** Opening Given data block **
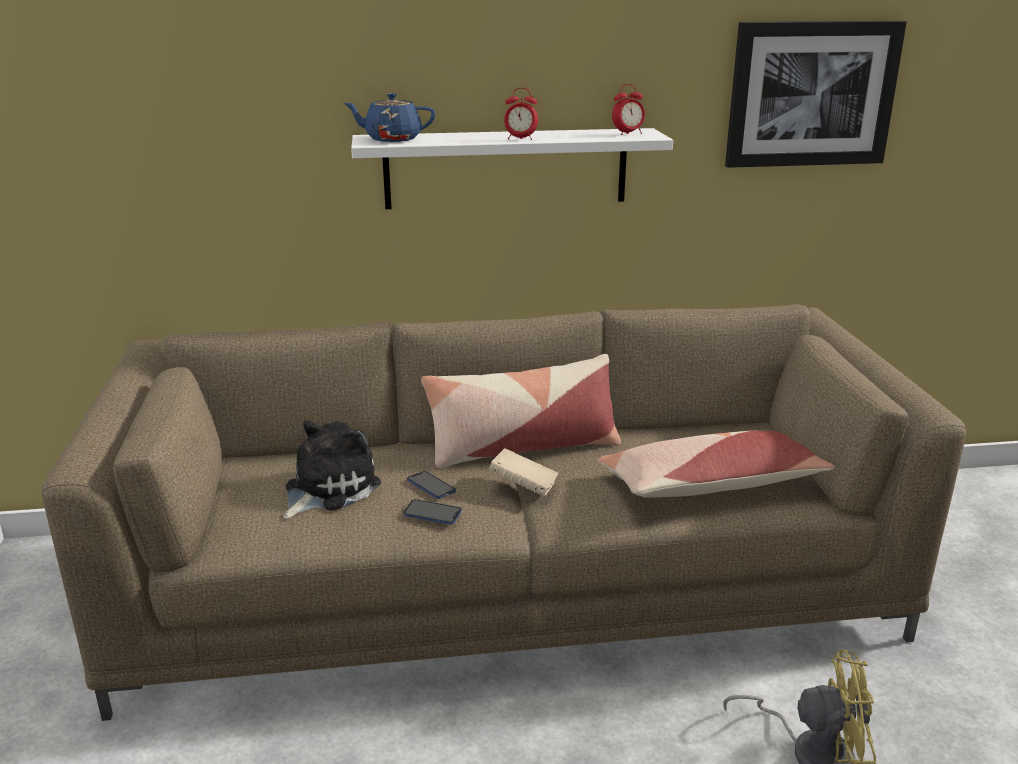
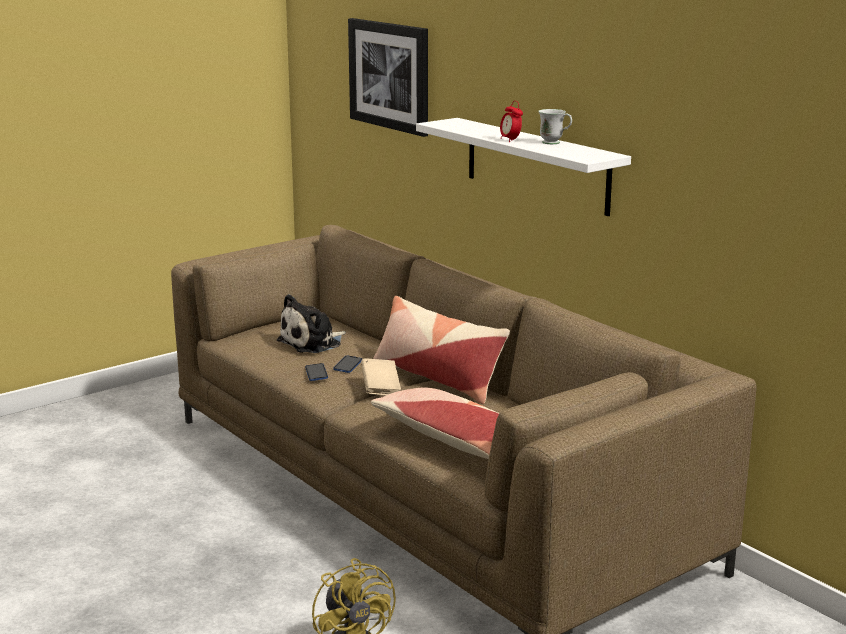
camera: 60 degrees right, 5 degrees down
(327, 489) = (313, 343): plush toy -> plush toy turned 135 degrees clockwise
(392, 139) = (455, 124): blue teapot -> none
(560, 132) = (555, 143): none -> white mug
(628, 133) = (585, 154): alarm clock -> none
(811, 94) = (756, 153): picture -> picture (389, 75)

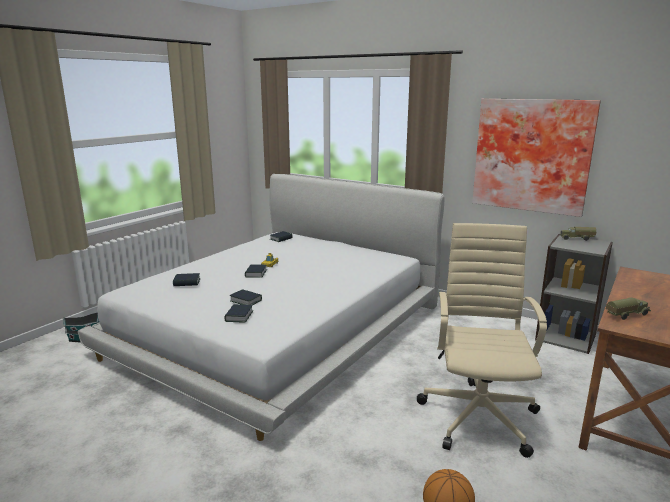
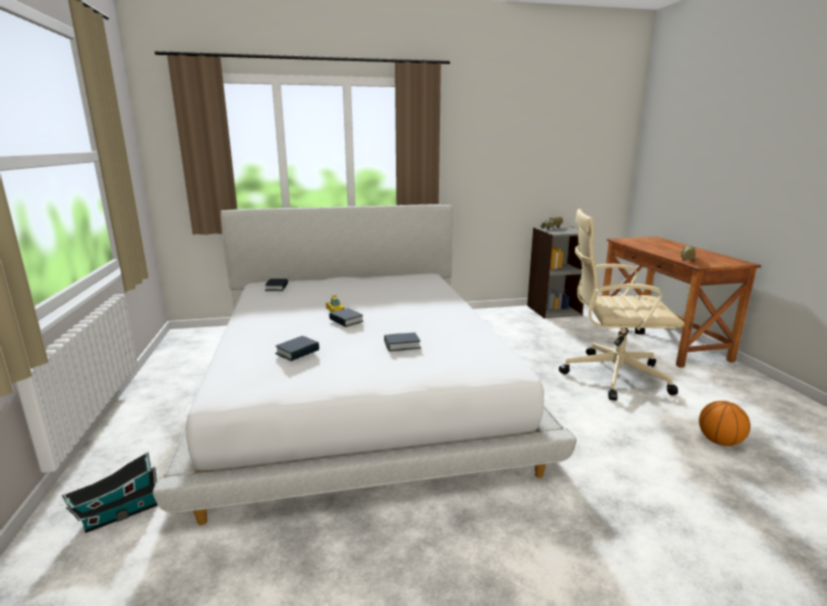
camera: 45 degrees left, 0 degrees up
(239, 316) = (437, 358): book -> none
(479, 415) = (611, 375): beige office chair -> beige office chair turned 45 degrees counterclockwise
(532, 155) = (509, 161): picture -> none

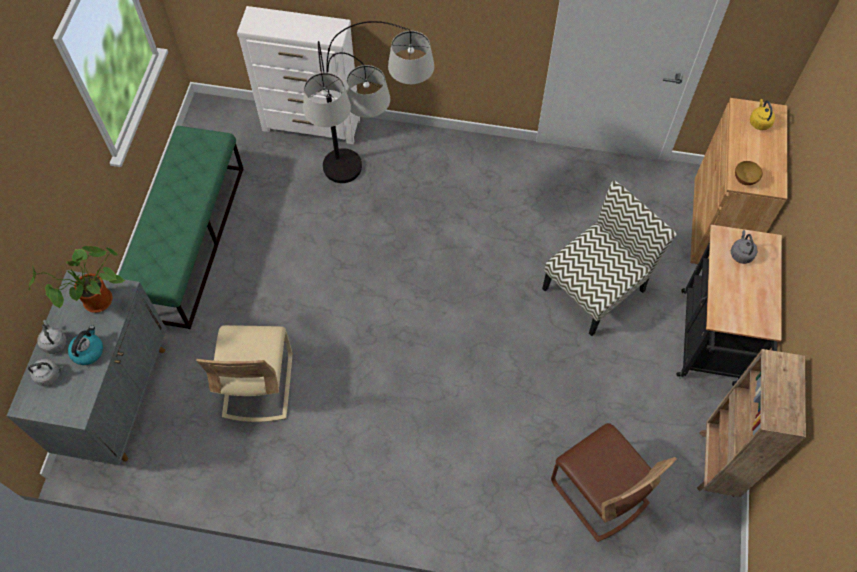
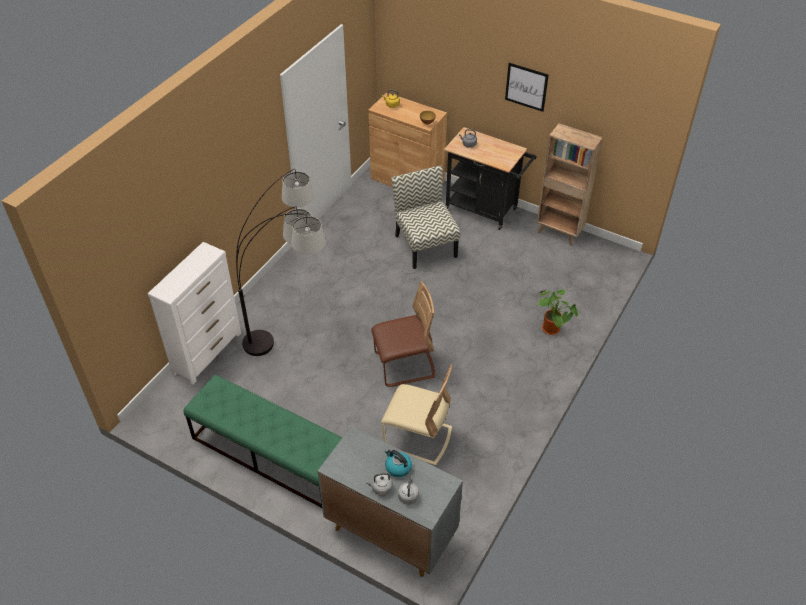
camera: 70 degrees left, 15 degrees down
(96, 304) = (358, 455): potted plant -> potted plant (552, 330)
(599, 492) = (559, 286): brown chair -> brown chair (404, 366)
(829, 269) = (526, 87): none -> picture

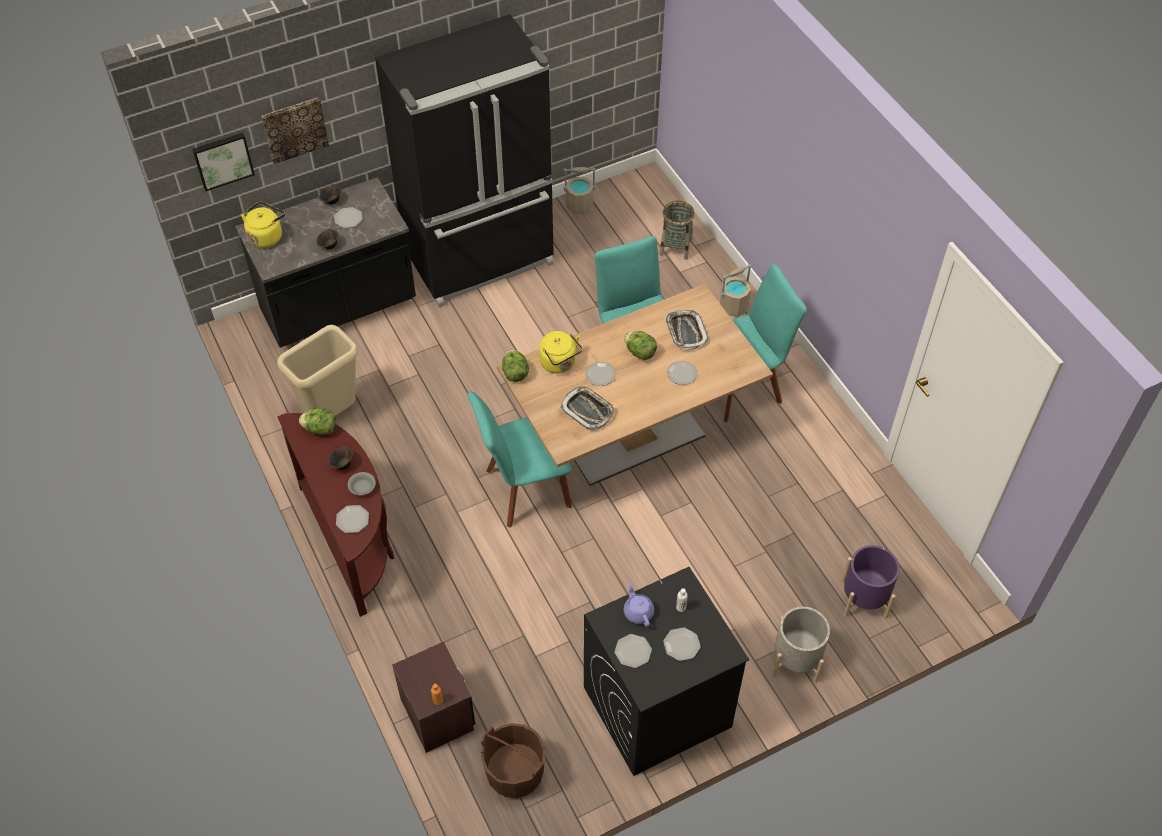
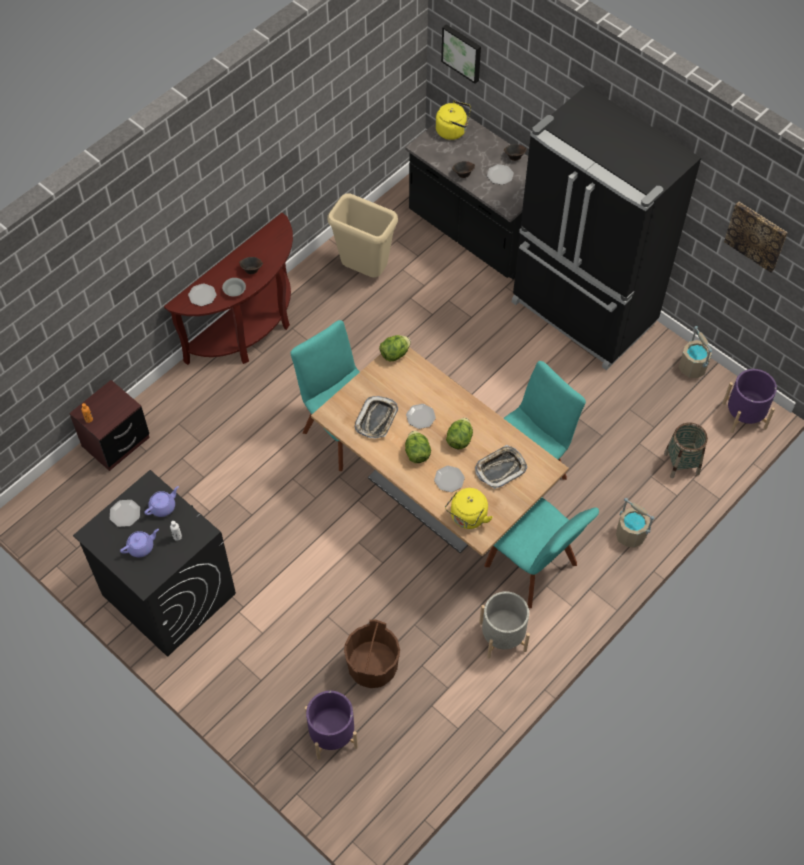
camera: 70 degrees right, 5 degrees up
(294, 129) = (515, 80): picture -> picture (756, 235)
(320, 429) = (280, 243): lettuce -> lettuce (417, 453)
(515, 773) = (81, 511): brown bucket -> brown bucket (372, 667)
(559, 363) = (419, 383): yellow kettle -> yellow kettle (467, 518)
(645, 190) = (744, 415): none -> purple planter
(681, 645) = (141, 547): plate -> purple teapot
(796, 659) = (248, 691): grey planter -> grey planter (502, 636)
** Closing Given data block **
§ Action item: Keep every word of the records exact as you write them out, but drop the pictures.

§ Result of the exercise:
camera: 60 degrees right, 5 degrees down
(327, 489) = (313, 343): plush toy -> plush toy turned 135 degrees clockwise
(392, 139) = (455, 124): blue teapot -> none
(560, 132) = (555, 143): none -> white mug
(628, 133) = (585, 154): alarm clock -> none
(811, 94) = (756, 153): picture -> picture (389, 75)

camera: 45 degrees left, 0 degrees up
(239, 316) = (437, 358): book -> none
(479, 415) = (611, 375): beige office chair -> beige office chair turned 45 degrees counterclockwise
(532, 155) = (509, 161): picture -> none

camera: 70 degrees left, 15 degrees down
(96, 304) = (358, 455): potted plant -> potted plant (552, 330)
(599, 492) = (559, 286): brown chair -> brown chair (404, 366)
(829, 269) = (526, 87): none -> picture

camera: 70 degrees right, 5 degrees up
(294, 129) = (515, 80): picture -> picture (756, 235)
(320, 429) = (280, 243): lettuce -> lettuce (417, 453)
(515, 773) = (81, 511): brown bucket -> brown bucket (372, 667)
(559, 363) = (419, 383): yellow kettle -> yellow kettle (467, 518)
(645, 190) = (744, 415): none -> purple planter
(681, 645) = (141, 547): plate -> purple teapot
(796, 659) = (248, 691): grey planter -> grey planter (502, 636)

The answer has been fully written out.